The Washington state-born star started out wanting to be an opera singer, but “you know, you have to really start early, it’s like you’re just like an Olympic athlete. So, I turned to theater.” She’s a 2004 graduate of the Carnegie Mellon School of Drama and a recipient of the National Society of Arts and Letters Award for Excellence in Musical Theater.
Straight out of Carnegie Mellon, she auditioned for a part in “Wicked” and got a part as a standby for Glinda, in 2004. She took over the part in 2005 and ended her run in 2006 before reprising the role again when she originated the role in the Los Angeles production in 207.
“I was terrified, originally,” she said. “Kristin Chenowith is kind of the standard for that role.”
Hilty has done guest appearances on television—a memorable role in an episode of “Crime Scene Investigation”—”CSI”— with the resonant title of “Deep Fried and Minty Fresh” as the manager of a fast food restaurant called Choozy’s Chicken. “That,” she said, “was fun.”
But her favorite role was performing as Lorelei Lee, the gold-digging ambitious blonde of “Gentlemen Prefer Blondes,” a role made famous by two American entertainment originals, Carol Channing on stage and Marilyn Monroe in the movie version.
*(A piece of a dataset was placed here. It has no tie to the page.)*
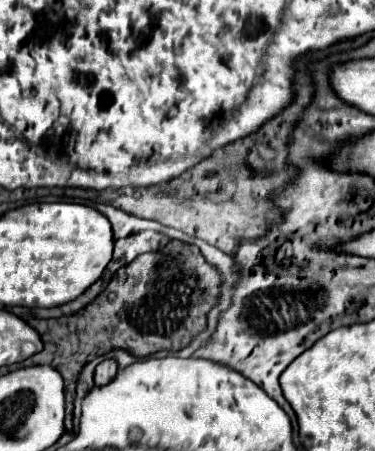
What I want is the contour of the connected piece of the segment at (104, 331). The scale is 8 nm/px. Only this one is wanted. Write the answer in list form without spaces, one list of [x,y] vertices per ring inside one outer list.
[[[170,240],[164,246],[164,250],[140,254],[128,266],[120,268],[116,272],[116,278],[112,278],[110,284],[106,286],[106,290],[84,310],[80,310],[72,316],[62,316],[58,320],[48,320],[48,322],[40,324],[38,326],[40,336],[48,336],[48,364],[54,366],[66,382],[72,382],[72,394],[66,396],[68,418],[72,416],[74,382],[78,380],[82,366],[86,366],[86,362],[90,362],[94,356],[102,356],[114,348],[122,348],[138,358],[146,358],[160,350],[182,350],[184,346],[188,346],[192,342],[192,338],[198,332],[202,332],[206,328],[206,324],[208,324],[206,314],[220,300],[220,284],[222,284],[222,280],[218,278],[218,270],[214,270],[214,266],[210,266],[206,262],[206,258],[198,250],[198,246]]]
“I absolute love her [Monroe]. She was such a smart, funny and talented woman,” Hilty said. “It was a Encore production, a concert staging in 2012, but I felt so thrilled to be doing that. I’ve seen most of her movies.”
She wowed New York critic Ben Brantley, who wrote that Hilty performed with “a finely graded style that layers filigree comic flourishes over the raw will and stamina of a top flight athlete.” “Ms. Hilty,” Brantley wrote, “sets the tone for a production that locates the athletic, all-American verve in ‘Gentlemen.’ ”
“If I had a dream,” Hilty said. “I would love to do the role in a fully, big-time Broadway production.”
It might happen. Meanwhile, she’s in town to do her second Christmas stint at the Kennedy Center, this time at the Terrace Theater, singing standards, perhaps a song or two from her 2013 solo album “It Happens All the Time”, and Christmas carols, including “Jingle Bells.”
Life moves on. She married musician Brian Gallagher. In September, she gave birth to their daughter Viola Philomena.
“That’s her in the background,” she said during a telephone interview. And indeed, there was the sound of a baby complaining a little, making her presence known.
For Hilty, the song of Viola Philomena sounds like her very own Christmas carol.
Megan Hilty’s “A Kennedy Center Christmas” is at the Kennedy Center’s Terrace Theater, Saturday, Dec. 13.